Oltre il velo di Maya della disabilità
“Per un educatore, il velo di Maya si compone di diversi elementi, quali una certa narrazione della disabilità, un’immagine precostituita della persona con disabilità, una tecnica che diventa tecnicismo e acquista una dimensione fortemente sanitaria”. Con l’obiettivo di sollevare questo velo, l’autore, partendo dalla sua esperienza, propone una riflessione sulla formazione e il lavoro degli educatori che intreccia l’impegno sul campo agli aspetti più teorici.
Autistiche
“Ho sempre saputo di essere autistica. Eppure non ne avevo idea […] ci sono convinzioni molto diffuse a proposito degli uomini con autismo, ma la donna autistica è un soggetto ancora sconosciuto del nostro tempo […] una donna autistica che può scrivere una tesi di laurea in filosofia teoretica ma che ha bisogno di fermarsi a riflettere quando taglia una fetta di pane è una figura rara nell’immaginario collettivo. Che colleziona tazze da tè e si riposa per un giorno intero dopo aver incontrato i suoi amici. Che ama gli animali ma evita il contatto visivo. Questo libro parla di lei. Delle donne con autismo ad alto funzionamento”. L’autrice, a partire dalla propria esperienza di donna autistica, accompagna alla scoperta della storia culturale dell’autismo al femminile, mettendo in discussione gli standard della medicina e la visione più comune della normalità e della divergenza.
Le contraddizioni dell’inclusione
“Qual è attualmente la situazione dei Servizi, dei contesti e dei territori in cui si lavora per l’inclusione, per la vita autonoma delle persone con disabilità? E cosa significa promuovere, oggi, da lavoratori dell’educativo e del sociale, autonomia individuale? […] come vivono i professionisti (educatori, pedagogisti, operatori sociali, assistenti sociali, psicologi, ecc.) le contraddizioni che l’inclusione comporta? E quale formazione, iniziale e in servizio, li può supportare non solo per lavorare entro queste contraddizioni ma anche per consentire loro di “fare la differenza”, in qualche modo?” Il libro tenta di dare risposta a queste e a molte altre domande.

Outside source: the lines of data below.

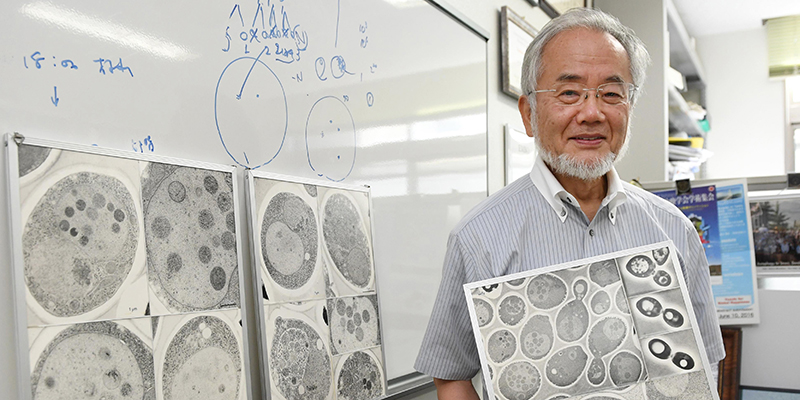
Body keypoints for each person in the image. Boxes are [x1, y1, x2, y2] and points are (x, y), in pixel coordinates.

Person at [414, 8, 725, 399]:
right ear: (529, 114)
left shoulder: (674, 229)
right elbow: (452, 373)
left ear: (629, 109)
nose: (592, 113)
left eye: (611, 94)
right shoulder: (478, 238)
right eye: (569, 93)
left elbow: (703, 364)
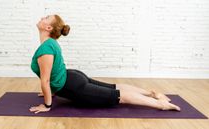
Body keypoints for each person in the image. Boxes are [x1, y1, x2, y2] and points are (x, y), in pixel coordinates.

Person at [29, 14, 181, 114]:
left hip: (74, 86)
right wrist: (52, 90)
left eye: (46, 17)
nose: (43, 17)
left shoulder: (46, 48)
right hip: (73, 77)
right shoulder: (51, 43)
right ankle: (151, 94)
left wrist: (47, 105)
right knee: (114, 87)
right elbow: (54, 70)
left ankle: (161, 104)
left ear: (48, 28)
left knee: (119, 96)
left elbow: (46, 80)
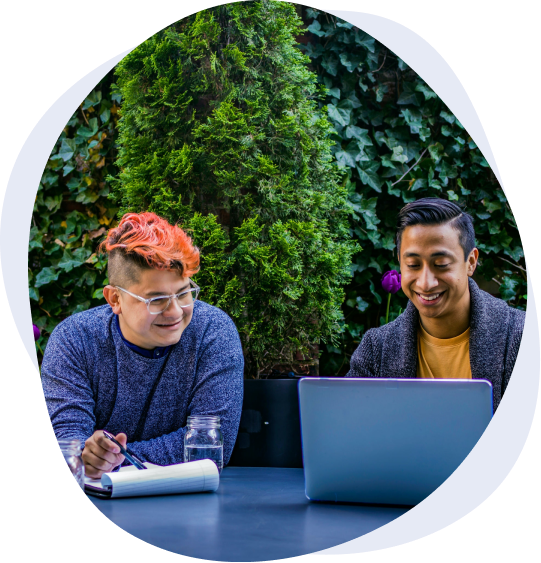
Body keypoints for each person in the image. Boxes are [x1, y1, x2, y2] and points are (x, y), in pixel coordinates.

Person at [42, 212, 244, 478]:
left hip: (190, 500)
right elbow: (69, 447)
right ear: (115, 299)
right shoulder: (74, 340)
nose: (175, 312)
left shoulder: (213, 332)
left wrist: (112, 462)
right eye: (156, 300)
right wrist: (87, 456)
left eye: (184, 293)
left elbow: (211, 445)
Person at [346, 197, 526, 413]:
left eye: (441, 264)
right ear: (400, 262)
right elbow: (351, 422)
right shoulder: (376, 350)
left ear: (470, 262)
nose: (426, 283)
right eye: (413, 265)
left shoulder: (520, 338)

Frollino, il mio bambino magico
“Cosa significa avere un bambino con la Sindrome di Cockayne? […] avere Roberto fra le braccia è la cosa più poetica, più dolce che io abbia mai provato. La sua è una vita piccola, minuscola, lo so, non durerà come una vita normale, non potrà fare quasi nulla di quello che una vita normale fa. Al contrario, farà il minimo, sarà una vita minima. Però, in queste sue pochissime potenzialità, Roberto forse potrà provare dei sentimenti […] vale forse meno una vita del genere? Quella di mio figlio è una vita in miniatura […] ma merita l’immensità di ogni istante”. Dalle parole della madre, la storia di una famiglia e del secondogenito nato con una malattia genetica rara e degenerativa.

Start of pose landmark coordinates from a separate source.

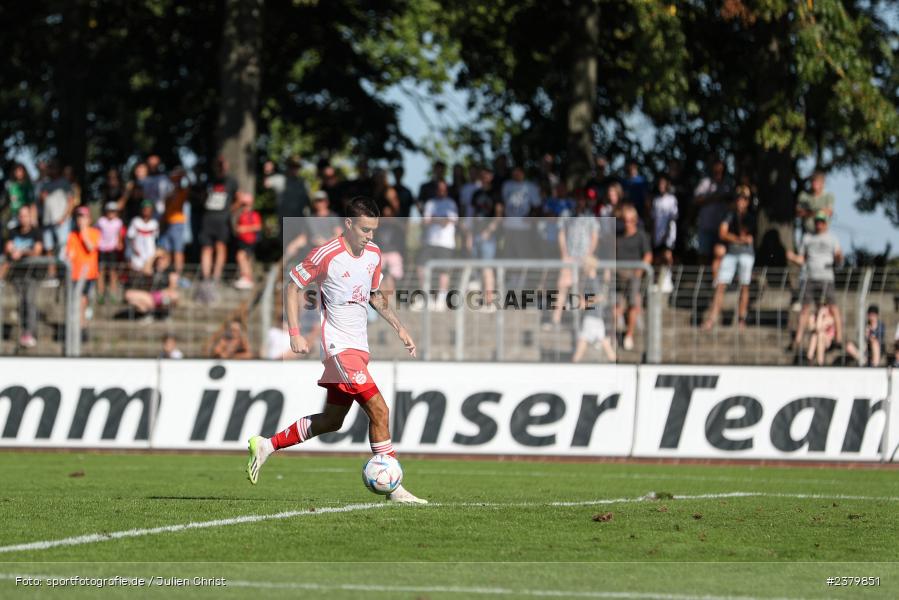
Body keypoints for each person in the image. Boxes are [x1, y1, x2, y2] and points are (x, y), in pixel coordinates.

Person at [246, 196, 426, 504]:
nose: (370, 236)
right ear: (349, 224)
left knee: (332, 421)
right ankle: (394, 488)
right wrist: (294, 333)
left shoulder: (374, 254)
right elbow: (292, 285)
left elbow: (374, 295)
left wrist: (400, 327)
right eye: (365, 229)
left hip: (359, 348)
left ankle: (267, 445)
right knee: (380, 410)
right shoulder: (326, 254)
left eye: (373, 230)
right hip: (338, 348)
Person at [788, 211, 843, 352]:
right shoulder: (808, 238)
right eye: (817, 221)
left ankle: (839, 338)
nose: (819, 224)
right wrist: (793, 257)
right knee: (805, 308)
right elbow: (802, 259)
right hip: (810, 277)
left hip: (826, 277)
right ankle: (798, 339)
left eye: (822, 222)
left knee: (833, 307)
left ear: (826, 223)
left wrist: (839, 258)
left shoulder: (832, 239)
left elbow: (838, 257)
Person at [702, 186, 756, 331]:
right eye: (739, 198)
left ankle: (741, 319)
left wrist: (735, 236)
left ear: (748, 201)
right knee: (720, 285)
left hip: (746, 254)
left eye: (744, 199)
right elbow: (723, 233)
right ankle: (712, 319)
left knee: (744, 285)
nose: (740, 202)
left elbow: (746, 235)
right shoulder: (729, 215)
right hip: (731, 253)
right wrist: (738, 239)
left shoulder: (750, 217)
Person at [551, 190, 598, 327]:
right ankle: (555, 320)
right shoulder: (566, 214)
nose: (580, 202)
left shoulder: (590, 216)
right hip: (570, 257)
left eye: (582, 199)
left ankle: (583, 322)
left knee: (585, 289)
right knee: (562, 286)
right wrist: (564, 255)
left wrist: (588, 255)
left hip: (585, 258)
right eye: (578, 198)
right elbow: (561, 234)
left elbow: (594, 236)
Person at [4, 205, 43, 347]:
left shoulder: (36, 232)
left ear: (30, 217)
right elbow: (8, 247)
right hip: (17, 274)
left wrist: (21, 253)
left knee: (29, 302)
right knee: (21, 303)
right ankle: (24, 331)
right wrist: (11, 251)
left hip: (32, 274)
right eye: (21, 216)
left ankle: (30, 332)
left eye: (26, 215)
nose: (23, 218)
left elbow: (37, 250)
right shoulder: (13, 231)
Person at [615, 205, 652, 351]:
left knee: (633, 304)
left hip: (634, 276)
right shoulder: (618, 236)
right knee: (615, 305)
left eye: (630, 220)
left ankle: (629, 335)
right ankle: (615, 335)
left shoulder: (641, 236)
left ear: (635, 220)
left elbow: (648, 255)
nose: (627, 223)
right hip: (618, 276)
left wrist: (639, 271)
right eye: (625, 220)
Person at [420, 180, 458, 311]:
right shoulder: (430, 203)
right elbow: (426, 221)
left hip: (446, 243)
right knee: (421, 267)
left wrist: (435, 218)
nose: (441, 191)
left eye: (444, 189)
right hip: (430, 242)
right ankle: (427, 298)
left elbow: (448, 221)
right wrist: (439, 219)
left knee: (444, 271)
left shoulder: (451, 203)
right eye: (439, 189)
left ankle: (441, 299)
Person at [199, 157, 237, 285]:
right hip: (208, 219)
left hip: (223, 220)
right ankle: (206, 277)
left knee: (221, 246)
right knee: (206, 248)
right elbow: (202, 197)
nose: (221, 167)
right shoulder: (209, 181)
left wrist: (229, 210)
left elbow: (239, 198)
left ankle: (216, 276)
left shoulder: (231, 182)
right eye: (218, 165)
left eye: (223, 164)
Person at [693, 160, 731, 281]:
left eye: (721, 171)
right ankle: (702, 281)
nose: (718, 173)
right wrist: (713, 197)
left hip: (721, 227)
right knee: (703, 254)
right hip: (706, 225)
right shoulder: (706, 183)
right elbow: (696, 199)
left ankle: (716, 282)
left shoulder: (727, 184)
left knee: (719, 254)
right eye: (716, 170)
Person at [65, 207, 101, 328]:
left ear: (89, 219)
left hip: (89, 273)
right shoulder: (72, 235)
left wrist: (84, 232)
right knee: (79, 298)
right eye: (79, 217)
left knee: (83, 297)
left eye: (84, 217)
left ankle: (82, 321)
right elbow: (69, 254)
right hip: (75, 274)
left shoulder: (94, 233)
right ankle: (79, 321)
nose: (81, 220)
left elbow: (90, 247)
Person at [39, 160, 75, 266]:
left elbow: (71, 202)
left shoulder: (64, 183)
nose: (52, 170)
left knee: (62, 248)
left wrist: (64, 218)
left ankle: (65, 272)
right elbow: (41, 201)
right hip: (48, 221)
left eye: (54, 168)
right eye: (50, 168)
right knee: (48, 247)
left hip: (62, 221)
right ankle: (52, 273)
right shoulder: (45, 184)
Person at [158, 167, 189, 279]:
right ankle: (164, 274)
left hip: (177, 223)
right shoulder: (169, 194)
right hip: (167, 224)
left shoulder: (183, 191)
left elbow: (188, 185)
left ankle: (178, 275)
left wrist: (183, 175)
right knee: (165, 250)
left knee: (178, 250)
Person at [650, 174, 678, 292]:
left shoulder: (672, 199)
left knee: (667, 255)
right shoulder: (656, 200)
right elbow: (653, 218)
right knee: (658, 257)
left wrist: (667, 232)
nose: (661, 186)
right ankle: (659, 280)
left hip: (669, 234)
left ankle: (668, 277)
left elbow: (673, 217)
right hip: (657, 233)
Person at [233, 192, 261, 290]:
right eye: (243, 205)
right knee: (246, 259)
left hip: (249, 241)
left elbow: (257, 226)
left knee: (240, 256)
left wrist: (244, 229)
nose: (244, 207)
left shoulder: (253, 215)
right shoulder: (241, 214)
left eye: (246, 204)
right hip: (242, 240)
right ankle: (247, 278)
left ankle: (247, 277)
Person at [96, 202, 124, 302]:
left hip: (112, 249)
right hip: (102, 249)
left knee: (113, 272)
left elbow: (119, 233)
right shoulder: (101, 221)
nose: (111, 213)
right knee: (100, 272)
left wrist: (120, 242)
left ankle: (113, 294)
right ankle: (100, 294)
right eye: (109, 211)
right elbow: (96, 232)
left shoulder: (118, 222)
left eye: (113, 211)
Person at [797, 169, 835, 236]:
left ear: (822, 183)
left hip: (824, 234)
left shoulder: (829, 196)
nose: (815, 184)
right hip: (808, 234)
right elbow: (799, 212)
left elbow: (829, 212)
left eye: (817, 182)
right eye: (813, 181)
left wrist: (812, 212)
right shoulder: (804, 195)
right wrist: (817, 212)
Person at [127, 200, 160, 276]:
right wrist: (134, 250)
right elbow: (130, 237)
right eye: (144, 209)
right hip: (137, 254)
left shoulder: (154, 223)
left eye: (148, 209)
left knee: (149, 274)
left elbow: (156, 239)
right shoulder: (135, 221)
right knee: (136, 274)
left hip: (150, 255)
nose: (146, 211)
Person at [3, 163, 37, 227]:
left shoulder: (28, 185)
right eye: (16, 171)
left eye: (20, 171)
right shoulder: (11, 185)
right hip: (14, 216)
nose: (18, 173)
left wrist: (33, 218)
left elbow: (32, 203)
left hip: (26, 216)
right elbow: (8, 201)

Scrivere bene per includere… meglio
“Cercare un linguaggio inclusivo significa avere una visione globale della fruibilità di un testo in relazione ogni volta ai propri destinatari, coniugando leggibilità e comprensibilità, categorie indipendenti e interconnesse”. Se ne occupano in particolare la linguistica che, partendo dal testo, ne verifica il grado di leggibilità e la neuropsicologia che parte, invece, dalle capacità della persona di leggere e comprendere un testo. Il tema dell’inclusione viene associato anche alle tematiche di genere e quindi all’uso di particolare attenzione o di simboli grafici per evitare le desinenze maschili e femminili. Ma in entrambi i casi questo porta a testi complessi e di difficile leggibilità e comprensione. Quali sono le caratteristiche di leggibilità e comprensibilità di un testo, in particolare di un testo scritto, che lo rendono inclusivo?